Exercise set:
**a)** According to the blog post, what is the labyrinth at Olbrich Park made of?
**b)** Give the part of the blog post between "Labyrinth and Orchids" and "of Lake Monona.", inclusive, again, with "treacherous" replaced by "slippery".

Document passage:
○ ○ ○ ○ ○ ○ ○

These photos are from our stay at the bed and breakfast on a boat in St. Paul. For some reason I didn't post them, and I don't know why. They're from the deck outside the pilot house. The first one is from my phone and the second one is from Travalon's phone.



And from that same weekend, here is a video compilation I made of trains at the Twin Cities Model Train Museum. The Christmas Train and the Roller Coaster were videos I shot with my phone, while the more elaborate setup with several trains is from Travalon's good camera.


The first couple of videos were so short, I figured Blogspot would let me load them directly onto the site, but for some reason it wouldn't do it, so I had to use iMovie and then put the final product on YouTube. It must have something to do with my new phone, because with my old one I could load a video up to a minute long without having to go the YouTube route.


Famous Hat


Sunday, February 6, 2022

Labyrinth and Orchids at Olbrich

 

Today Travalon and I went to Mass and brunch with Rich and the two other (besides Travalon) Sagitarii for the first time in ages, and they were having very "guy" conversation about firearms and sports video games, so not the most exciting for me. It was a beautiful day, so Travalon and I went to the labyrinth at Olbrich Park. It is made of old Christmas trees and greens, and it smells wonderful. Too bad that the snow is so worn down that the footing is treacherous. 




This was a mandala-like arrangement in the center of the labyrinth.


We bailed on the labyrinth and walked through the park, admiring how shards of ice had been pushed up like tiny mountains near the shore of Lake Monona.


We could see the Capitol dome and the Monona Terrace from there.



One thing we didn't see was a snowy owl. There are three in the area around Lake Monona, and other people have been posting photos of them on social media. It was even in the news! The only birds we saw were in the conservatory at Olbrich Gardens.


They were having their annual orchid display. Travalon and I took photos.


















There were also some bananas, not ripe yet.





Because it was such a warm, sunny day for early February, we took a walk out in the gardens and went to the Thai Pavilion.



Here is the view from the top of the Rose Tower, so that I can truly say I have photographed this view in every season.


Since the labyrinth had been my idea, I asked Travalon what he would like to do next, and he said check out a general store on Willy Street called Hazel. He bought me this tiny, handmade monster there. It doesn't have a name yet.


I had missed Irish class for two weeks in a row, first because I didn't realize we were having it and didn't see the email (which was sent on the Saturday we were at Tiffy's house) until after it was over, and then of course last weekend I was so sick. Today I went, and we talked about vacations, so that was fun. The word for "snorkeling" in Irish is so weird (snorclail or something like that) that even our leader wasn't sure how to pronounce it. I also blew their minds by saying I lost a fight with a butterfly in Montgomery (I didn't know the word for moth), and they understood every word of the Irish but couldn't make sense of it until I explained how the luna moth was too strong for me to move her from the sidewalk to the grass. They did say I have the craziest stories, which is probably true. They haven't even heard the one about how I took a hostage in our church parking lot and forced him to help me teach catechism because he was parking illegally...

○ ○ ○ ○ ○ ○ ○

Data section:
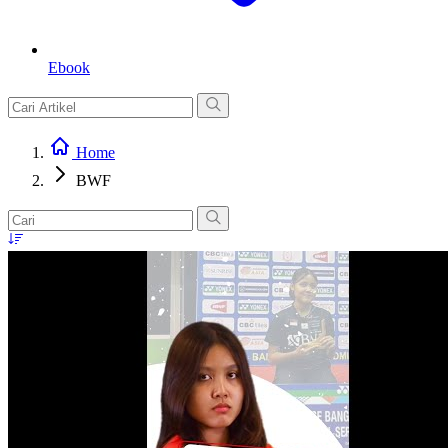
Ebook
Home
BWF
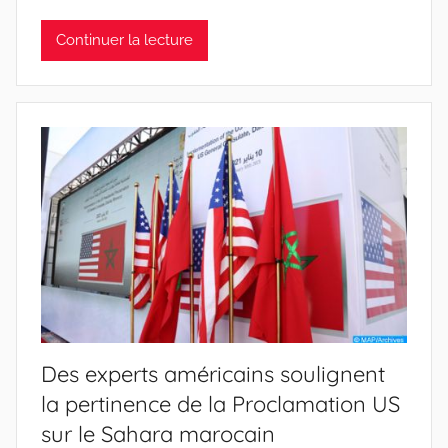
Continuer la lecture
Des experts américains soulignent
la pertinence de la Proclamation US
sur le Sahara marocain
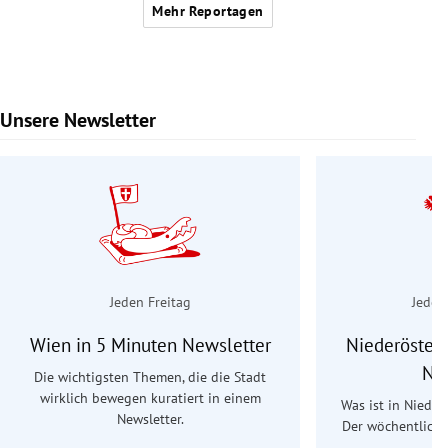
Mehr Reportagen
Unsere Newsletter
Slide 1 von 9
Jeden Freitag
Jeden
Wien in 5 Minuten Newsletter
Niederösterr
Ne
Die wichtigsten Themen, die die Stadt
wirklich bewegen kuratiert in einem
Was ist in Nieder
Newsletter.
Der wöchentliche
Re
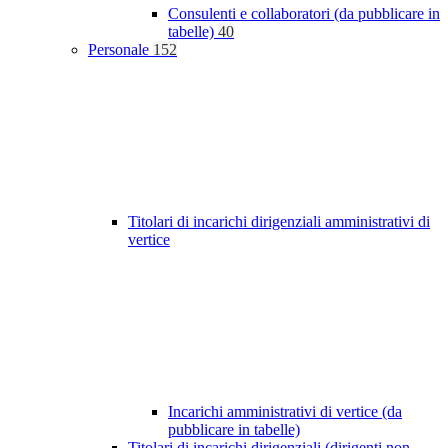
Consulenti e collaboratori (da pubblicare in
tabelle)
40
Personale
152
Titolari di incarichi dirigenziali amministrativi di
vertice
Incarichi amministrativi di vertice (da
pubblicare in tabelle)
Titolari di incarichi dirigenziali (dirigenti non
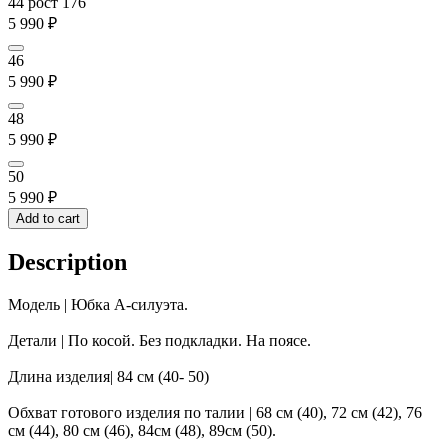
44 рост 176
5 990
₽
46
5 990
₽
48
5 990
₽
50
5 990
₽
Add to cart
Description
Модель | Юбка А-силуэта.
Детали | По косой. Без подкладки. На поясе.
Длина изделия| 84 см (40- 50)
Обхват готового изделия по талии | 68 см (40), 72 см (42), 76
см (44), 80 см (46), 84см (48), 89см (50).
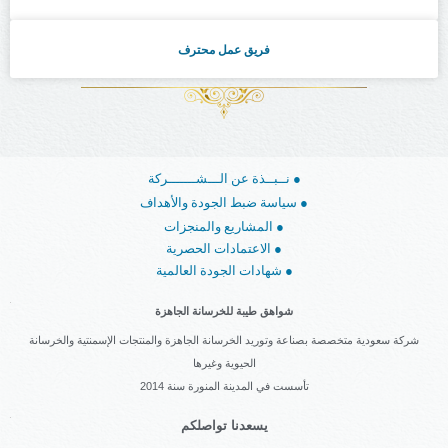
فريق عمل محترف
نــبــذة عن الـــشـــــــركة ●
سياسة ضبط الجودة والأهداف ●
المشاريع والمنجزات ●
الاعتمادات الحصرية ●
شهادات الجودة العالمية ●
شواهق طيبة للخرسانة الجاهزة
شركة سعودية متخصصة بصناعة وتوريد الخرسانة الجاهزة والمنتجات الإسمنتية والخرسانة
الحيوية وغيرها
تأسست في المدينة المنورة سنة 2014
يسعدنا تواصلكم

○ ○ ○ ○ ○ ○ ○

Responses to the exercise:
**a)** Old Christmas trees and greens.

**b)**
Labyrinth and Orchids at Olbrich

 

Today Travalon and I went to Mass and brunch with Rich and the two other (besides Travalon) Sagitarii for the first time in ages, and they were having very "guy" conversation about firearms and sports video games, so not the most exciting for me. It was a beautiful day, so Travalon and I went to the labyrinth at Olbrich Park. It is made of old Christmas trees and greens, and it smells wonderful. Too bad that the snow is so worn down that the footing is slippery. 




This was a mandala-like arrangement in the center of the labyrinth.


We bailed on the labyrinth and walked through the park, admiring how shards of ice had been pushed up like tiny mountains near the shore of Lake Monona.